● **Work task**:
Scan the records below for the line with "scales the cluster back down to 3 brokers." and the line with "### Updating the Cluster". Repeat those two lines and every line between them exactly, and nothing else.

Stored entries:
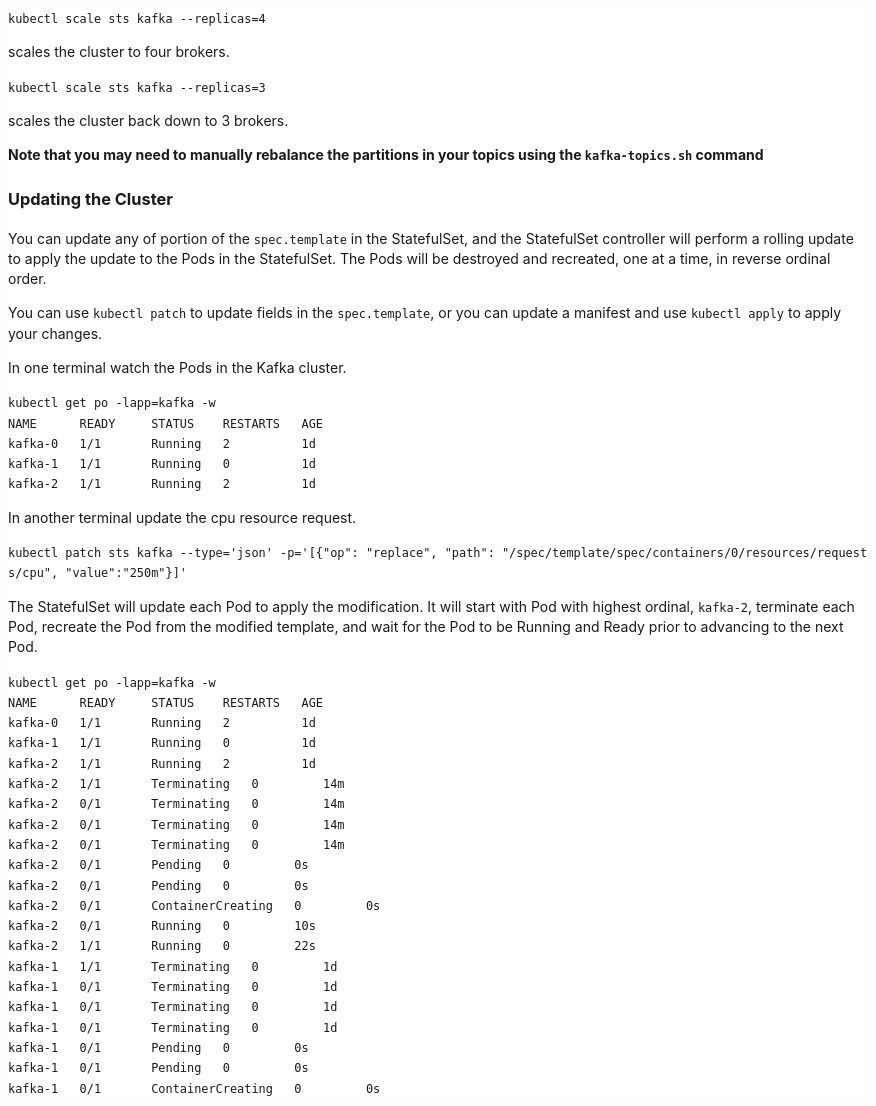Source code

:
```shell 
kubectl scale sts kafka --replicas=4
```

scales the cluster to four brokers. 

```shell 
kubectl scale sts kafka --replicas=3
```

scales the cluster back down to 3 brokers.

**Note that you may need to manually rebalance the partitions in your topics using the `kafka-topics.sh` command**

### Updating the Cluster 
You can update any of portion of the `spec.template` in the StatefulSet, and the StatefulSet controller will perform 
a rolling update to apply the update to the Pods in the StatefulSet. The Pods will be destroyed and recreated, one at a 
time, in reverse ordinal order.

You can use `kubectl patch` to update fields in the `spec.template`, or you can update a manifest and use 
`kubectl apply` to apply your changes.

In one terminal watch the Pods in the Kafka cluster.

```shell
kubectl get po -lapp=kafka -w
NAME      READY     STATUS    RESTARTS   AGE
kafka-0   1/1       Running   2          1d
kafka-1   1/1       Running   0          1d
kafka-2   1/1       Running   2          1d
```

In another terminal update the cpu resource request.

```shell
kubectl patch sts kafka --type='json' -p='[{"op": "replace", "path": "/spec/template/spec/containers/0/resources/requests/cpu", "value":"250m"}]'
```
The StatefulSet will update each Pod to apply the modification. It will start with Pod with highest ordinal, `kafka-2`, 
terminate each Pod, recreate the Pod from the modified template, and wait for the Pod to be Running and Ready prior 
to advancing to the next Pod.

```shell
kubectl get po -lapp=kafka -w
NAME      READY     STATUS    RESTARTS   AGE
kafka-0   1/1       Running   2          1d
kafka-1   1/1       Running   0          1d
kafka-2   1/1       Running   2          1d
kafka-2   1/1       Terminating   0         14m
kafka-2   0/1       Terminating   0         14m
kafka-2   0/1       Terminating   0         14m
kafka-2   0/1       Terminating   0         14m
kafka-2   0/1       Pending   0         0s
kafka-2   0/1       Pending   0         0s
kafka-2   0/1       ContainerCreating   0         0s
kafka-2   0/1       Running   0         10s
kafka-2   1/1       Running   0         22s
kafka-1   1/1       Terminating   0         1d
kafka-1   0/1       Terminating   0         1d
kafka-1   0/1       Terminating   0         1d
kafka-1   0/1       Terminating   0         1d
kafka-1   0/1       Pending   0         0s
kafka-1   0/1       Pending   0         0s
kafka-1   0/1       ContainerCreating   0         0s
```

---

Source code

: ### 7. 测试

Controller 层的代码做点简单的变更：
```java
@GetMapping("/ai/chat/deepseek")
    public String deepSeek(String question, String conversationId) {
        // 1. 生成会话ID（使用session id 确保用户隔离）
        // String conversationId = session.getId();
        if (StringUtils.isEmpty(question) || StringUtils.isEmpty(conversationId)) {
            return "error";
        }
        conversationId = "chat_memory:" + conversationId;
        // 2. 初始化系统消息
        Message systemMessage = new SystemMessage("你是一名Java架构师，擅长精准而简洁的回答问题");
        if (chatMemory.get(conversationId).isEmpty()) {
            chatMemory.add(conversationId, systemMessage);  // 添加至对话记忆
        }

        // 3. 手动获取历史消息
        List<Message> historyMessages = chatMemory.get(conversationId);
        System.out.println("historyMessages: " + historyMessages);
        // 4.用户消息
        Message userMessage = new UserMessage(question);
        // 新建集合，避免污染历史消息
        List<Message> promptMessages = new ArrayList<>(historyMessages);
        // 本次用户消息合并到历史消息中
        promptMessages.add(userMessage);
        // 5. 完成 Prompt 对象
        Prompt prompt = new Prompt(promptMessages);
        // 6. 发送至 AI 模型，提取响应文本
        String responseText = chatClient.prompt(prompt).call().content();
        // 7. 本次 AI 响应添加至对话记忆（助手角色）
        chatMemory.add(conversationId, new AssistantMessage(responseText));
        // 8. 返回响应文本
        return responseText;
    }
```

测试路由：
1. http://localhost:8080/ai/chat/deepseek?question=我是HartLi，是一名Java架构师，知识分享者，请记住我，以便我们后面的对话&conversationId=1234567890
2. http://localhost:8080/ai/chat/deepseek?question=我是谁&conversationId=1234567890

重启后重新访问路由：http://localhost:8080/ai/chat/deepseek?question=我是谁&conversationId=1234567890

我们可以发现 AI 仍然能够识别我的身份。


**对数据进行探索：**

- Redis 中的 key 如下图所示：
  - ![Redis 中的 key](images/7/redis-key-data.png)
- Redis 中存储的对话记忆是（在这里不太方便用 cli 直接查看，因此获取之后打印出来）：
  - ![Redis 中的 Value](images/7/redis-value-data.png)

● **Solution to this problem**:
scales the cluster back down to 3 brokers.

**Note that you may need to manually rebalance the partitions in your topics using the `kafka-topics.sh` command**

### Updating the Cluster 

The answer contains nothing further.